Oscar también hizo falta fuera de la casa: otros funcionarios de la Disip merodeaban el río cuando Alejandra iba a lavar. Hizo falta cuando Alejandra empezó a vender sopas, refrescos y cervezas a los damnificados que retornaban hartos de estar en los refugios del Estado. Hizo falta los fines de semana para vender empanadas y jugos en la playa. Hizo falta para que Alejandra no tuviese que asomarse por donde pasaban los “roqueros” [los camiones que recogían rocas y escombros] a ver si algo de todo aquello era su marido. Hizo falta cuando Alejandra alquiló, compró y vendió un carrito de perros calientes, cuando instaló una agencia de loterías y ahora hace falta para que por lo menos vea el carrito nuevo en el cual también prepara hamburguesas.

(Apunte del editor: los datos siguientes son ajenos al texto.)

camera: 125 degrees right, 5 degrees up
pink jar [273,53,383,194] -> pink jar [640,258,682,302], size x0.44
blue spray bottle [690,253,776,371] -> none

Sobre todo, Oscar hizo falta, porque cuando se lo llevaron, Alejandra apenas tenía 30.000 bolívares en el bolsillo y nada de lo que la Disip había dicho que encontraron en su casa: tres millones de bolívares en efectivo, celulares, joyas, electrodomésticos, drogas y un arma.
Alejandra, Gisela, Aleoscar, Oscar, Edwar y Orailis repararon sus vidas como pudieron y sin la indemnización que, por sentencia de la CIDH, el Estado aún les debe: 280.333,33 dólares.
—Nunca esperé eso. Sabía que no iba a ocurrir. Mientras siga este gobierno, no va a ocurrir. Esa sentencia salió en el 2005, tenían un año para pagar y ya pasaron quince años… ¿Tú crees que ellos lo van a hacer ahorita si no lo hicieron en aquella época? —es la cuenta que saca Alejandra.
Es lo mínimo. Si Oscar no aparece vivo en este momento, no empieza la reparación plena de los Blanco. Y si no aparece su paradero o siquiera un hueso, no empieza el cierre que, aunque devastador, sería una certeza más reparadora que la incertidumbre.
La sentencia de la CIDH es, en sí misma, parte de la reparación necesaria para los Blanco. Pero otras tantas reparaciones les son necesarias. También para Venezuela.
La Constitución aprobada en 1999 fue violada seis días después de su aprobación: estableció la desaparición forzada como un delito que el mismo Estado cometió. Todavía, veintiún años después, las reformas del Código Penal siguen sin dejar claro cómo se castiga y la Ley de Amparo continúa sin una reforma para que el habeas corpus sea un recurso más eficaz y compatible con la Convención Americana sobre Derechos Humanos.
En 2009, la Disip pasó a llamarse Sebin y el cambio no solo fue el nombre: las prácticas del uso excesivo de la fuerza en el 99 se convirtieron en patrones sistemáticos de este organismo y de otras fuerzas de seguridad del Estado. Articularon y perfeccionaron los delitos en vez de prevenirlos. Y así llegó el 2014, el 2017 y el 2020 con los informes que recogen los crímenes de lesa humanidad en Venezuela: el de la Misión de determinación de los hechos de la ONU y el primero de la Corte Penal Internacional.
Es decir, todas esas medidas de reparación que podrían transformar el país están tan desaparecidas como Oscar.
—¿Viste? Aquí no hay justicia, no hay reparación, ni él, ni su cuerpo. No hay nada. Hace seis, siete años comencé a resignarme a que está muerto, porque si estuviera vivo, hubiese regresado a la casa. Fíjate tú todo lo que busqué. Pero a lo mejor es como me dicen: que hay gente que se ha desaparecido y anda loca por ahí. Si aparece, bienvenido sea.